Haiku Deck Review

Those who live and breathe presentation software like Microsoft PowerPoint or Apple’s Keynote have little trouble working up great-looking slide decks with minimal effort. Meanwhile, the rest of us struggle to find the right backgrounds, graphics, and fonts for effectively conveying our message – a task now made effortless with Haiku Deck. Available free for iPad, Haiku Deck uses slick themes to help users create stunning presentations in as little time as possible.

This is the kind of app the iPad was created for: Fast, effective and virtually effortless, even for people who have never made a presentation before. Pick a theme, start typing, and Haiku Deck goes to work scanning for high-quality, Creative Commons-licensed digital photos that might make a great backdrop. Text can be laid out in a wide variety of preset layouts, with the most recent version adding numbered and bulleted lists. If you have custom backdrop images ready to go, Haiku Deck can import them from the iPad photo library or a range of cloud-based services, including Dropbox, Flickr, Instagram, Facebook, or Picasa. Image filters can be applied for additional customization, and version 2.0 now allows backdrop photos to be cropped or repositioned as well.

Great presentations are about more than text and photos, so Haiku Deck painlessly creates pie charts and bar and statistic graphs from most any kind of data you can throw at it. When finished, decks can be shared with a free haikudeck.com account for web viewing, passed to social networks, exported to PowerPoint, Keynote, and PDF, or even duplicated as the starting point for a new presentation. The user interface is fluid and easy to understand, and the app features a built-in gallery of other users’ work that you can view for inspiration.

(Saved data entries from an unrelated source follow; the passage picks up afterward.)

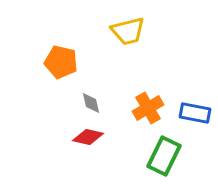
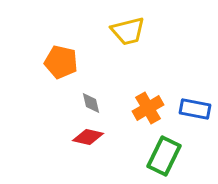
blue rectangle: moved 4 px up
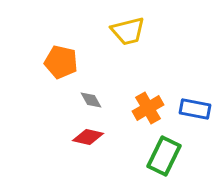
gray diamond: moved 3 px up; rotated 15 degrees counterclockwise
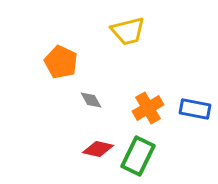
orange pentagon: rotated 12 degrees clockwise
red diamond: moved 10 px right, 12 px down
green rectangle: moved 26 px left
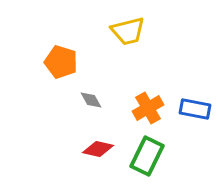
orange pentagon: rotated 8 degrees counterclockwise
green rectangle: moved 9 px right
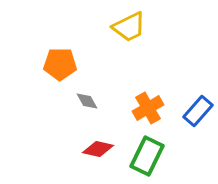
yellow trapezoid: moved 1 px right, 4 px up; rotated 12 degrees counterclockwise
orange pentagon: moved 1 px left, 2 px down; rotated 16 degrees counterclockwise
gray diamond: moved 4 px left, 1 px down
blue rectangle: moved 3 px right, 2 px down; rotated 60 degrees counterclockwise
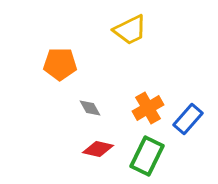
yellow trapezoid: moved 1 px right, 3 px down
gray diamond: moved 3 px right, 7 px down
blue rectangle: moved 10 px left, 8 px down
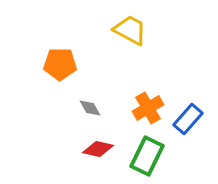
yellow trapezoid: rotated 126 degrees counterclockwise
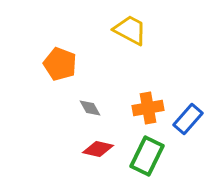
orange pentagon: rotated 20 degrees clockwise
orange cross: rotated 20 degrees clockwise
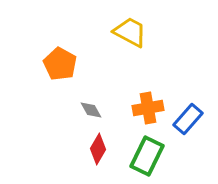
yellow trapezoid: moved 2 px down
orange pentagon: rotated 8 degrees clockwise
gray diamond: moved 1 px right, 2 px down
red diamond: rotated 72 degrees counterclockwise
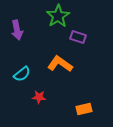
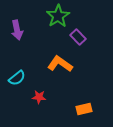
purple rectangle: rotated 28 degrees clockwise
cyan semicircle: moved 5 px left, 4 px down
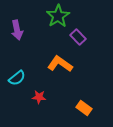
orange rectangle: moved 1 px up; rotated 49 degrees clockwise
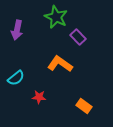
green star: moved 2 px left, 1 px down; rotated 15 degrees counterclockwise
purple arrow: rotated 24 degrees clockwise
cyan semicircle: moved 1 px left
orange rectangle: moved 2 px up
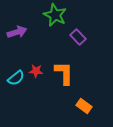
green star: moved 1 px left, 2 px up
purple arrow: moved 2 px down; rotated 120 degrees counterclockwise
orange L-shape: moved 4 px right, 9 px down; rotated 55 degrees clockwise
red star: moved 3 px left, 26 px up
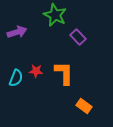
cyan semicircle: rotated 30 degrees counterclockwise
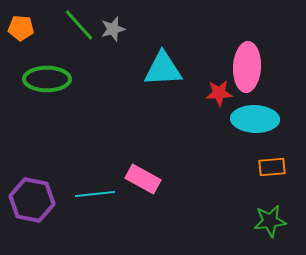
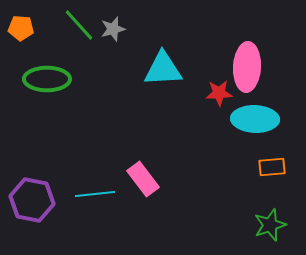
pink rectangle: rotated 24 degrees clockwise
green star: moved 4 px down; rotated 12 degrees counterclockwise
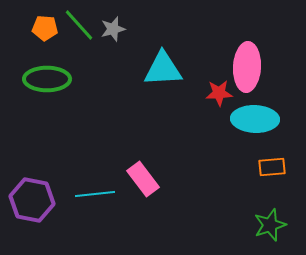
orange pentagon: moved 24 px right
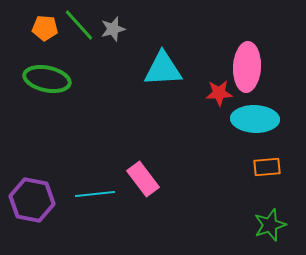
green ellipse: rotated 12 degrees clockwise
orange rectangle: moved 5 px left
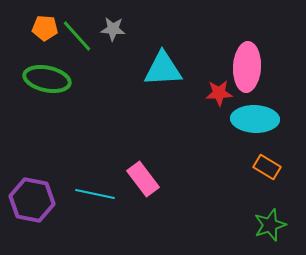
green line: moved 2 px left, 11 px down
gray star: rotated 20 degrees clockwise
orange rectangle: rotated 36 degrees clockwise
cyan line: rotated 18 degrees clockwise
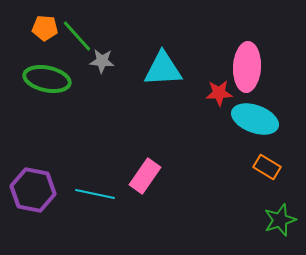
gray star: moved 11 px left, 32 px down
cyan ellipse: rotated 18 degrees clockwise
pink rectangle: moved 2 px right, 3 px up; rotated 72 degrees clockwise
purple hexagon: moved 1 px right, 10 px up
green star: moved 10 px right, 5 px up
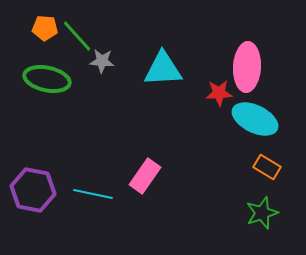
cyan ellipse: rotated 6 degrees clockwise
cyan line: moved 2 px left
green star: moved 18 px left, 7 px up
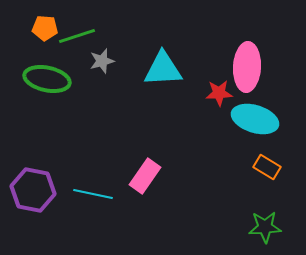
green line: rotated 66 degrees counterclockwise
gray star: rotated 20 degrees counterclockwise
cyan ellipse: rotated 9 degrees counterclockwise
green star: moved 3 px right, 14 px down; rotated 16 degrees clockwise
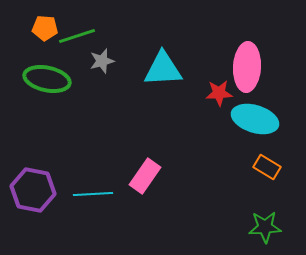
cyan line: rotated 15 degrees counterclockwise
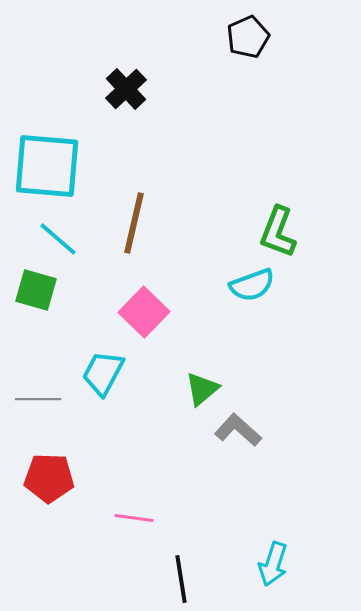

When you’re ready for some new looks, the developer offers a “Bento Box” pack with 16 additional themes as a $14.99 in-app purchase; individual themes are also available for $1.99 each. We test drove a handful of the more interesting-looking themes, including Strangelove and Novella, which can be applied to a current deck with just a tap. From the free selections, Zissou is a particular favorite (which echoes the style frequently used by Royal Tenenbaums director Wes Anderson), but there’s something here for everyone.

We’d be happy to pay for an app this slick and user-friendly, but thankfully we don’t have to. That doesn’t give us much to complain about, but we’d welcome the ability to place additional photos onto layers, more font options, and manual placement of text for word-heavy presentations that don’t quite fit the theme formats.

The bottom line. Haiku Deck makes it easy for anyone to look like a pro by creating impressive, media-rich decks with little effort, and then share them with the world in almost any way imaginable.